Les présidents des médias publics et privés ont été photographiés en début de mois avec la ministre Rianne Letschert (Éducation, Culture et Sciences) et la secrétaire d’État Willemijn Aerdts (Économie Numérique et Souveraineté).
Il s’agissait d’une ‘soirée exceptionnelle’, selon LinkedIn, car les dirigeants des médias et les responsables politiques semblaient unis dans la lutte contre ‘une poignée de géants mondiaux de la technologie’. Ces géants technologiques qui déterminent de plus en plus ce que des millions de Néerlandais sont amenés à voir et entendre, et qui constituent une ‘menace pour notre débat public’. Au nom de la démocratie, les médias et la politique s’engagent dans un combat commun. ‘Pour l’instant.’
Autres intérêts
Une soirée particulière, en effet. Présent, par exemple, le patron de DPG Vlaanderen, qui publie notamment De Volkskrant et possède RTL Pays-Bas. La direction de Mediahuis, éditeur flamand de NRC et De Telegraaf, était également représentée. Il est embarrassant que les employeurs de journalistes, qui sont perçus comme les garants de la démocratie, flirte avec le pouvoir politique détenu par Letschert et Aerdts. Plus encore, il est gênant que ces deux ministres D66 laissent faire.
L’année dernière, lorsque DPG envisageait d’acquérir RTL Pays-Bas, le Commissariat aux médias a averti que cette acquisition renforcerait injustement la position de DPG sur le marché. Or, avec Mediahuis, DPG détient déjà une part de marché majoritaire dans le secteur néerlandais des médias. L’autorité a même avancé que, grâce à RTL, la puissance de DPG dans la région linguistique néerlandaise pourrait dépasser celle des grandes entreprises technologiques.
Aujourd’hui, Letschert et Aerdts collaborent avec DPG contre les géants du numérique. Il n’est pas surprenant que les dirigeants d’une entreprise comme DPG exploitent toutes les opportunités pour protéger leur modèle économique face aux géants technologiques, qui sont eux aussi des entreprises axées sur le profit, et non les grands pourvoyeurs de culture que l’on pourrait considérer depuis l’époque d’Erasme. Cependant, les responsables politiques ont des intérêts différents à défendre.
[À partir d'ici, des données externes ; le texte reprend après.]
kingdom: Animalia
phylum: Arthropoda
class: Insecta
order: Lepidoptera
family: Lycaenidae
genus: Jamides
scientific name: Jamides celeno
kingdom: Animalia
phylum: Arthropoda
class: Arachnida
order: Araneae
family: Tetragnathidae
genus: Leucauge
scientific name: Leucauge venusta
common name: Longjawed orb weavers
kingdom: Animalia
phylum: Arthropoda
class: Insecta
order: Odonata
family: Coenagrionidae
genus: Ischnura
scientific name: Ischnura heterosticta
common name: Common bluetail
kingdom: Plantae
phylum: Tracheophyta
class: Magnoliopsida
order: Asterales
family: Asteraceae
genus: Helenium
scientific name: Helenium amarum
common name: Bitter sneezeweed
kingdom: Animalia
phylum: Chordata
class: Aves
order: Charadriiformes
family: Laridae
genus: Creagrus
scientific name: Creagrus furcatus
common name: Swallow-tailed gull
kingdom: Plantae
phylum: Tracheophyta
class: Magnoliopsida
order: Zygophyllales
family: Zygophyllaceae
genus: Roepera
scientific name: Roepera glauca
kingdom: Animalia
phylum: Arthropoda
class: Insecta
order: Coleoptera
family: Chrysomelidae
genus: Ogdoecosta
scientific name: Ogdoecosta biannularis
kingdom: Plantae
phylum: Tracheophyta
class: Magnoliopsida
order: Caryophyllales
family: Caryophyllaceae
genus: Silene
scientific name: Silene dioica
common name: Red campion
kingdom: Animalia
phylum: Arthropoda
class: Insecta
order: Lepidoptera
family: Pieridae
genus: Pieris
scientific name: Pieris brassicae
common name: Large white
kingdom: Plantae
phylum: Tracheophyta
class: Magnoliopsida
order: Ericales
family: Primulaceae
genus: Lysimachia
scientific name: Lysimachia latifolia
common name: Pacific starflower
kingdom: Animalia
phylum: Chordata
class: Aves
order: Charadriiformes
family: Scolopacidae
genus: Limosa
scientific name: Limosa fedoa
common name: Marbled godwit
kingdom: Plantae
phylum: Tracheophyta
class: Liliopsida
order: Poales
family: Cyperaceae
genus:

Quelles sont les règles pour les médias?
L’Autorité de la consommation et du marché (ACM) a approuvé la prise de contrôle de RTL, malgré les objections du Commissariat aux médias. La Hollande ne dispose pas actuellement de règles spécifiques pour la concentration dans le secteur des médias. Cela n’a pas toujours été le cas. Jusqu’en 2011, la ‘Loi temporaire sur la concentration des médias’ régulait, par exemple, les acquisitions de journaux par des éditeurs disposant d’une part de marché inférieure à 35 %.
Le gouvernement de l’époque n’y voyait pas de valeur ajoutée, estimant que des règles de concurrence distinctes pour le secteur médiatique étaient inutiles, et a abrogé la loi. En conséquence, selon le Media Pluralism Monitor, la Hollande appartient aujourd’hui à la traîne en matière de pluralité du marché, à l’instar de pays comme la Hongrie.
Depuis 2024, la Loi européenne sur la liberté médiatique exige que les États membres établissent des règles évaluant les concentrations susceptibles d’influencer la diversité des médias et l’indépendance éditoriale, comme prévu à l’article 22. Le ministère de Letschert travaille actuellement sur une proposition de loi. Espérons que la ministre D66 pourra rapidement se détacher de l’étreinte chaleureuse des géants des médias flamands pour élaborer une législation qui renforcera ’notre débat public’. Pour l’instant.